Task to complete - Any picture in the data below should be skipped, while every line is repeated exactly.

Materials provided -
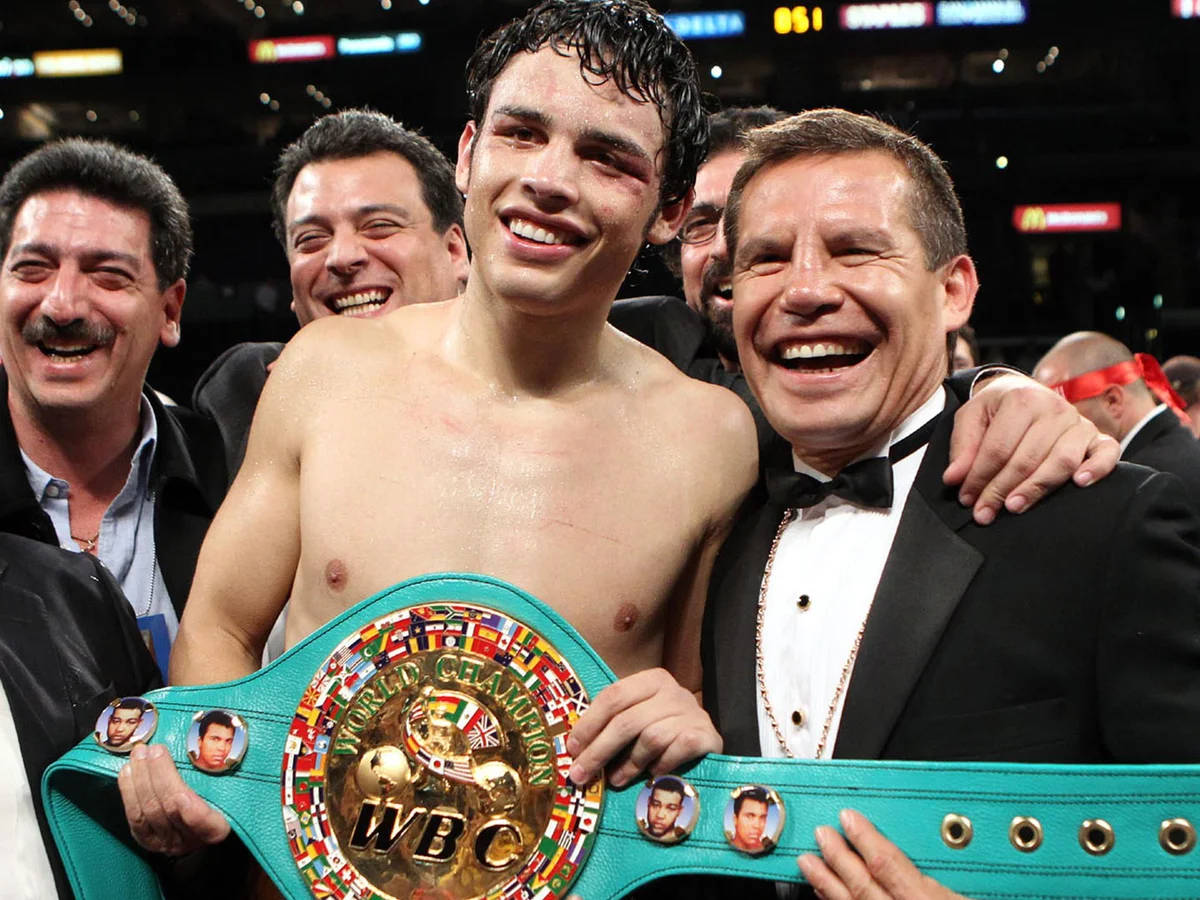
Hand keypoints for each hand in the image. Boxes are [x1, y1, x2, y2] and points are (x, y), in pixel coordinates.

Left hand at [118, 743, 230, 854]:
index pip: (201, 821)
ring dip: (140, 779)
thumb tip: (216, 742)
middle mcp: (187, 840)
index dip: (190, 809)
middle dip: (159, 777)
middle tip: (154, 750)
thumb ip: (218, 779)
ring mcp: (164, 841)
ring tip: (139, 754)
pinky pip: (133, 816)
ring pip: (147, 811)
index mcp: (214, 831)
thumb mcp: (226, 796)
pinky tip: (127, 771)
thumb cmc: (219, 806)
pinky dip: (128, 791)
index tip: (183, 793)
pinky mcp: (146, 839)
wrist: (200, 835)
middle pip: (169, 810)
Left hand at [565, 668, 720, 787]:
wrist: (708, 744)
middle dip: (599, 750)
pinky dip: (660, 765)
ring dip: (629, 763)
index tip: (573, 749)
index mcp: (652, 680)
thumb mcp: (638, 719)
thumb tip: (576, 749)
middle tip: (581, 775)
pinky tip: (652, 775)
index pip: (614, 696)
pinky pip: (676, 751)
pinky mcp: (707, 735)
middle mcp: (674, 691)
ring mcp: (693, 713)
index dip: (589, 723)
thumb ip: (613, 725)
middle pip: (627, 720)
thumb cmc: (665, 732)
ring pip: (650, 737)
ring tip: (616, 780)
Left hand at [798, 809, 966, 899]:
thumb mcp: (968, 899)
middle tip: (821, 833)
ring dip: (827, 884)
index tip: (849, 818)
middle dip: (838, 857)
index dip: (865, 838)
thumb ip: (940, 882)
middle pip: (863, 886)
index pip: (888, 865)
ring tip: (808, 863)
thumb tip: (916, 855)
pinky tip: (826, 898)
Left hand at [944, 373, 1118, 524]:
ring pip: (1061, 461)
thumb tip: (954, 478)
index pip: (998, 447)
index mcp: (1021, 399)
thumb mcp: (971, 418)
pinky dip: (1098, 468)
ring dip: (1037, 487)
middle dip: (1002, 489)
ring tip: (1015, 506)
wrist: (1023, 390)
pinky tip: (1080, 483)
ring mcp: (1078, 423)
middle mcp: (1054, 409)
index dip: (979, 477)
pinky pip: (1107, 453)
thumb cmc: (996, 409)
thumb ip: (962, 447)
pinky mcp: (1097, 436)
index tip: (967, 498)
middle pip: (1027, 458)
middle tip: (985, 512)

Answer to this task -
Hand keypoints for each hand in the image. Boxes are [x1, y1, x2, y2] and points are (x, y), in pixel coordinates.

Left hand at [118, 743, 230, 854]:
index pip: (201, 821)
ring dip: (140, 779)
thumb tip: (216, 742)
middle mcp: (187, 840)
index dip: (190, 809)
middle dip: (159, 777)
middle tip: (154, 750)
thumb ip: (218, 779)
ring mcp: (164, 841)
ring tip: (139, 754)
pinky pip: (133, 816)
ring pip: (147, 811)
index mcp: (214, 831)
thumb mcp: (226, 796)
pinky tip: (127, 771)
thumb cmc: (219, 806)
pinky dip: (128, 791)
index tip: (183, 793)
pinky mcp: (146, 839)
wrist: (200, 835)
middle pip: (169, 810)
Left hand at [565, 668, 720, 787]:
wrist: (708, 744)
middle dip: (599, 750)
pinky dip: (660, 765)
ring dip: (629, 763)
index tip: (573, 749)
index mcp: (652, 680)
thumb mcp: (638, 719)
thumb tip: (576, 749)
middle tip: (581, 775)
pinky tip: (652, 775)
index pip: (614, 696)
pinky pip: (676, 751)
pinky mcp: (707, 735)
middle mcp: (674, 691)
ring mcp: (693, 713)
index dip: (589, 723)
thumb ip: (613, 725)
middle pip: (627, 720)
thumb cmc: (665, 732)
ring pip: (650, 737)
ring tip: (616, 780)
Left hand at [798, 809, 966, 899]:
thumb mcp: (968, 899)
middle tip: (821, 833)
ring dip: (827, 884)
index tip: (849, 818)
middle dip: (838, 857)
index dip: (865, 838)
thumb ip: (940, 882)
middle pip: (863, 886)
index pip: (888, 865)
ring tip: (808, 863)
thumb tip: (916, 855)
pinky tip: (826, 898)
Left hand at [944, 373, 1118, 524]:
ring pip: (1061, 461)
thumb tip: (954, 478)
index pip: (998, 447)
index mcp: (1021, 399)
thumb mcp: (971, 418)
pinky dip: (1098, 468)
ring dip: (1037, 487)
middle dip: (1002, 489)
ring tip: (1015, 506)
wrist: (1023, 390)
pinky tip: (1080, 483)
ring mcp: (1078, 423)
middle mcp: (1054, 409)
index dip: (979, 477)
pinky pip: (1107, 453)
thumb cmc: (996, 409)
thumb ip: (962, 447)
pinky mcp: (1097, 436)
index tip: (967, 498)
middle pip: (1027, 458)
middle tip: (985, 512)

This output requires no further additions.